Work instructions:
Return the records verbatim.

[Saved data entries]
================================

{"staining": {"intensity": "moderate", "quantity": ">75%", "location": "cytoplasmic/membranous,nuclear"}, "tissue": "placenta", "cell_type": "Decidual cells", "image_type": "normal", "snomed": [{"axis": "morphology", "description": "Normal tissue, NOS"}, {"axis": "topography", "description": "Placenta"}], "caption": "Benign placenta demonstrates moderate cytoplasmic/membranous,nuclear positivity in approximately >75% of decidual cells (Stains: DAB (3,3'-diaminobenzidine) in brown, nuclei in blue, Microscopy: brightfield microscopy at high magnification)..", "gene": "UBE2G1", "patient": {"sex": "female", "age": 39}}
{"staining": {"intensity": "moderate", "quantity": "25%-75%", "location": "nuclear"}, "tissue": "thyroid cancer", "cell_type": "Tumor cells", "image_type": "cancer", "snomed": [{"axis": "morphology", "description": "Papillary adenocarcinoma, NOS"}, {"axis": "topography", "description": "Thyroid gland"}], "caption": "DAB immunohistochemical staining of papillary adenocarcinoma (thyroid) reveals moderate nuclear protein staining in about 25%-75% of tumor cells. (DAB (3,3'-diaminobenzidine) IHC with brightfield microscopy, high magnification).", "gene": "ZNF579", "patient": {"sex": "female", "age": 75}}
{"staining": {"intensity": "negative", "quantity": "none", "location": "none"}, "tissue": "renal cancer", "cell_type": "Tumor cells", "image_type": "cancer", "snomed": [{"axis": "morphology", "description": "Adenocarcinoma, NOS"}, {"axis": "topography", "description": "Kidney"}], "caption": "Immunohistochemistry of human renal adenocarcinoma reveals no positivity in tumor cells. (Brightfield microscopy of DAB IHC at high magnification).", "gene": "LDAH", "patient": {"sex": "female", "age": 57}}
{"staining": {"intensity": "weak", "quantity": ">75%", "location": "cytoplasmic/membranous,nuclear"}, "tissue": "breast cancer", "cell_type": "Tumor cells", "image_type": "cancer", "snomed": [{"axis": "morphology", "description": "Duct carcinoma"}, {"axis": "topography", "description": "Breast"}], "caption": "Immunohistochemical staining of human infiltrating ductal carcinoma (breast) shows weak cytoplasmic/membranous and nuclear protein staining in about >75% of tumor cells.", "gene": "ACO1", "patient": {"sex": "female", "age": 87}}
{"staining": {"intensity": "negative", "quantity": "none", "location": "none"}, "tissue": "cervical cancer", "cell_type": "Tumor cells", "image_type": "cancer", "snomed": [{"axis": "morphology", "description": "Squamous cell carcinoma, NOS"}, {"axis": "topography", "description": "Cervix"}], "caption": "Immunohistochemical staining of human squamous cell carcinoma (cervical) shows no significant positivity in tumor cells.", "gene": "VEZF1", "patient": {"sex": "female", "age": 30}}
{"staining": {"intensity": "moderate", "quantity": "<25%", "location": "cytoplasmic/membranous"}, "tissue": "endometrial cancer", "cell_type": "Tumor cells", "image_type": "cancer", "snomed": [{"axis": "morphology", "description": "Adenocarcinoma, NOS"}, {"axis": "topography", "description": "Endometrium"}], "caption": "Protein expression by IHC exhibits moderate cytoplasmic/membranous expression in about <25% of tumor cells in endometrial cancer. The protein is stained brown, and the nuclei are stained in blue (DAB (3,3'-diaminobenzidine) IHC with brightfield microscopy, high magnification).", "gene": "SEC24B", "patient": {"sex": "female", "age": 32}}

================================

Answer section:
{"staining": {"intensity": "moderate", "quantity": ">75%", "location": "cytoplasmic/membranous,nuclear"}, "tissue": "placenta", "cell_type": "Decidual cells", "image_type": "normal", "snomed": [{"axis": "morphology", "description": "Normal tissue, NOS"}, {"axis": "topography", "description": "Placenta"}], "caption": "Benign placenta demonstrates moderate cytoplasmic/membranous,nuclear positivity in approximately >75% of decidual cells (Stains: DAB (3,3'-diaminobenzidine) in brown, nuclei in blue, Microscopy: brightfield microscopy at high magnification)..", "gene": "UBE2G1", "patient": {"sex": "female", "age": 39}}
{"staining": {"intensity": "moderate", "quantity": "25%-75%", "location": "nuclear"}, "tissue": "thyroid cancer", "cell_type": "Tumor cells", "image_type": "cancer", "snomed": [{"axis": "morphology", "description": "Papillary adenocarcinoma, NOS"}, {"axis": "topography", "description": "Thyroid gland"}], "caption": "DAB immunohistochemical staining of papillary adenocarcinoma (thyroid) reveals moderate nuclear protein staining in about 25%-75% of tumor cells. (DAB (3,3'-diaminobenzidine) IHC with brightfield microscopy, high magnification).", "gene": "ZNF579", "patient": {"sex": "female", "age": 75}}
{"staining": {"intensity": "negative", "quantity": "none", "location": "none"}, "tissue": "renal cancer", "cell_type": "Tumor cells", "image_type": "cancer", "snomed": [{"axis": "morphology", "description": "Adenocarcinoma, NOS"}, {"axis": "topography", "description": "Kidney"}], "caption": "Immunohistochemistry of human renal adenocarcinoma reveals no positivity in tumor cells. (Brightfield microscopy of DAB IHC at high magnification).", "gene": "LDAH", "patient": {"sex": "female", "age": 57}}
{"staining": {"intensity": "weak", "quantity": ">75%", "location": "cytoplasmic/membranous,nuclear"}, "tissue": "breast cancer", "cell_type": "Tumor cells", "image_type": "cancer", "snomed": [{"axis": "morphology", "description": "Duct carcinoma"}, {"axis": "topography", "description": "Breast"}], "caption": "Immunohistochemical staining of human infiltrating ductal carcinoma (breast) shows weak cytoplasmic/membranous and nuclear protein staining in about >75% of tumor cells.", "gene": "ACO1", "patient": {"sex": "female", "age": 87}}
{"staining": {"intensity": "negative", "quantity": "none", "location": "none"}, "tissue": "cervical cancer", "cell_type": "Tumor cells", "image_type": "cancer", "snomed": [{"axis": "morphology", "description": "Squamous cell carcinoma, NOS"}, {"axis": "topography", "description": "Cervix"}], "caption": "Immunohistochemical staining of human squamous cell carcinoma (cervical) shows no significant positivity in tumor cells.", "gene": "VEZF1", "patient": {"sex": "female", "age": 30}}
{"staining": {"intensity": "moderate", "quantity": "<25%", "location": "cytoplasmic/membranous"}, "tissue": "endometrial cancer", "cell_type": "Tumor cells", "image_type": "cancer", "snomed": [{"axis": "morphology", "description": "Adenocarcinoma, NOS"}, {"axis": "topography", "description": "Endometrium"}], "caption": "Protein expression by IHC exhibits moderate cytoplasmic/membranous expression in about <25% of tumor cells in endometrial cancer. The protein is stained brown, and the nuclei are stained in blue (DAB (3,3'-diaminobenzidine) IHC with brightfield microscopy, high magnification).", "gene": "SEC24B", "patient": {"sex": "female", "age": 32}}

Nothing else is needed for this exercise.